Essendo la finanza locale ormai per l’80% di entrate proprie cioè con tributi locali – l’IMU e la TARES soprattutto – i Comuni non hanno altra via che razionalizzare le loro macchine amministrative con una “efficienza” dei dipendenti tutti dall’operaio al dirigente e con una giusta pressione fiscale dei tributi locali – al grido di “pagare meno ma pagare tutti”– con una serrata lotta all’evasione e nello stesso tempo di rivedere il ruolo delle “partecipate” con una politica di riduzione del personale anche con ammortizzatori sociali o con revisione delle piante organiche.
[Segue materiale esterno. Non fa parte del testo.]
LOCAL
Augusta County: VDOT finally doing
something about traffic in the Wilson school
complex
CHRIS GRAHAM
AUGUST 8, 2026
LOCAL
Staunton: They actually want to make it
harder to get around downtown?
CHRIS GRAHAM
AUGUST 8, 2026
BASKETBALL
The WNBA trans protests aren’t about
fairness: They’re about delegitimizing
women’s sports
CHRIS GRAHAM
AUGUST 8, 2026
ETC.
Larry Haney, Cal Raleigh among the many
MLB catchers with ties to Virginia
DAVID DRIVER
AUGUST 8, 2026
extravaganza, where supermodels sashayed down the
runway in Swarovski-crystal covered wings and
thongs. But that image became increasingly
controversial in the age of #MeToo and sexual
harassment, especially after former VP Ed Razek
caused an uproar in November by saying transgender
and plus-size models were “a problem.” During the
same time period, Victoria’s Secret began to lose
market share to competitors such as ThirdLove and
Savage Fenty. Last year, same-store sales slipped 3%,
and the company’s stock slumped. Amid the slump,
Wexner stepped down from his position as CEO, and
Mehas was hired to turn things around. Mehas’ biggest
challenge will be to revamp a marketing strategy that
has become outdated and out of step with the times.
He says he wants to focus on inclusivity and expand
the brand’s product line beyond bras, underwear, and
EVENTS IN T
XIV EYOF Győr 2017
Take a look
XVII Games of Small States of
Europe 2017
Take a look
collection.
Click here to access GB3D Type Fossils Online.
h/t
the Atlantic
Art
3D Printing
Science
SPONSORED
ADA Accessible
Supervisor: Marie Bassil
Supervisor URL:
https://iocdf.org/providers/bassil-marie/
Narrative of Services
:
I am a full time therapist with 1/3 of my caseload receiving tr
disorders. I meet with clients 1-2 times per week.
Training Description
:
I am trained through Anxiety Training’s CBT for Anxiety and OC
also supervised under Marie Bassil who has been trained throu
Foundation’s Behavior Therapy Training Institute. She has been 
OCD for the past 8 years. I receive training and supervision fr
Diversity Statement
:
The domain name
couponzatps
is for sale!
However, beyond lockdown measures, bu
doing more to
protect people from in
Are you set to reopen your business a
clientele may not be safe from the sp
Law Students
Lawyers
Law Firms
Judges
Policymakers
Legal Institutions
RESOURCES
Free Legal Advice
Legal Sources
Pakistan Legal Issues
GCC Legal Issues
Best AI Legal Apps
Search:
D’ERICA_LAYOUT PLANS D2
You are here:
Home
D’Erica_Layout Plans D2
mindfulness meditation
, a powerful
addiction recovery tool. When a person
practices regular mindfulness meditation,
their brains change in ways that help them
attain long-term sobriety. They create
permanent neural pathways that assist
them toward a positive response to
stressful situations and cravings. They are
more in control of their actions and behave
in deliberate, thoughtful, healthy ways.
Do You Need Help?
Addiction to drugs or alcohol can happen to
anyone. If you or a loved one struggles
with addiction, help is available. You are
Insomma la riforma Lanzillotta non attuata nella forma legislativa deve trovare attuazione della durezza della Finanza Locale e nello stesso tempo i Comuni debbono guidare lo sviluppo riscoprendo la Pianificazione Territoriale e la Programmazione Economica individuando investimenti per accrescere lo sviluppo e l’occupazione giovanile e ricercando finanziamenti dallo Stato, dalla Regione e dall’Unione Europea. Queste società debbono applicare la legge 241/90 sulla trasparenza anche istituendo un “Comitato degli utenti” affinchè siano “libri aperti”.
Che un sindaco di una grande città come Firenze, Matteo Renzi, per la prima volta nella Storia italiana passi a capo del più grande partito italiano e diventi Presidente del Consiglio dei Ministri dall’aspetto e solo da questo di conoscitore diretto delle problematiche di un ente locale, è un buon segno. Si potranno sperare riforme più contenutistiche per gli enti locali, più attenzione per il Mezzogiorno, più velocità nella definizione ed attuazione della Città Metropolitana in luogo della Provincia soppressa. Ma i nostri amministratori locali bene farebbero ad intraprendere una coraggiosa politica di auto-riforma per la modernizzazione e l’efficienza dei Comuni.
La crisi economica e finanziaria è soprattutto dei “sistemi locali di sviluppo” come il caso paradigmatico dell’isola d’Ischia che è un Distretto naturale ed economico unico.
E’ nel governo della nave nella tempesta che si misura il valore del Comandante e dell’equipaggio.